Commercial banks are beginning to enter into tie-ups with each other to achieve operating scale even as they await the entry of foreign banks, a process that will alter the banking landscape.

Under Vietnam’s World Trade Organisation commitments, in 2011 foreign and domestic banks will be governed by basically the same conditions except for capital and other requirements for a foreign bank seeking to set up shop in Vietnam.

This has sent Vietnamese banks scrambling to bolster their competitiveness by becoming more professional and modern so that they can compete with their foreign rivals who will come with deep pockets and enormous expertise.

The State-owned Vietnam Joint Stock Bank for Industry and Trade (Vietinbank) and the Housing Development Joint Stock Bank (HDBank) typify the trend.

The two have signed a comprehensive agreement to jointly undertake banking activities.

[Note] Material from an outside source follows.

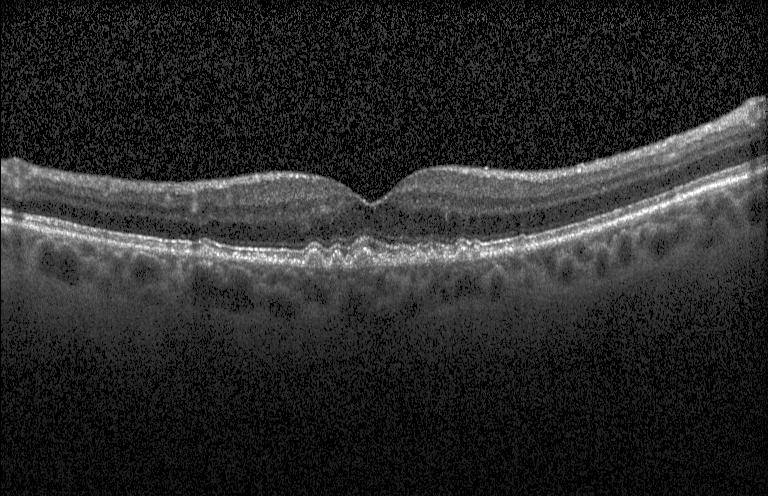 Acquired on a Heidelberg Spectralis. Macular scan. Retinal OCT cross-section
Macular OCT: sub-RPE drusenoid deposits.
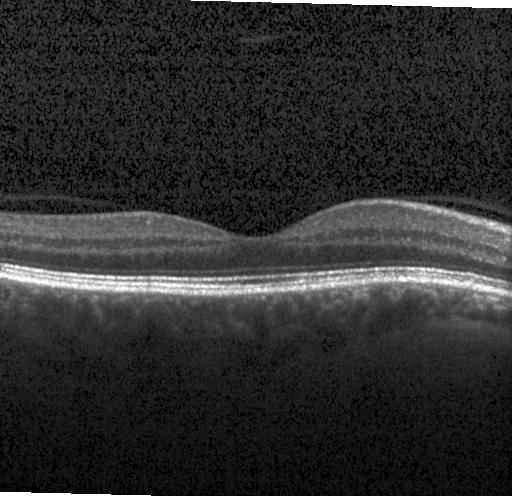
Impression: no choroidal neovascularization, no diabetic macular edema, and no drusen.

They will jointly finance business projects and also give each other priority when looking for banking products and services.

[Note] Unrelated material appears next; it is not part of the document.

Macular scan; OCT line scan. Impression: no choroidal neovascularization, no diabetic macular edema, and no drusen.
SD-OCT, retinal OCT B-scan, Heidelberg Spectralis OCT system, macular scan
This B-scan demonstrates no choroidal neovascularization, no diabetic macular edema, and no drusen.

The Bank for Investment and Development of Vietnam (BIDV) and Ocean Joint Stock Bank (OceanBank) have also signed a similar agreement under which State-owned giant BIDV will help OceanBank to develop its banking and financial services and provide in easy access to credit.

BIDV will also fund OceanBank’s clients projects, either directly or through the latter.

Analysts said banks are also stepping up cooperation with partners in other sectors.

Maritime Bank has just signed a strategic agreement with IBM Vietnam while HDBank has tied up with Wonderbuy, a major supplier of computers, and more than 60 of its partners.

Duong Thu Huong, general secretary of the Vietnam Banking Association, hailed banks’ collaboration with partners within and outside the financial sector, describing it as the right way to develop the banking industry./.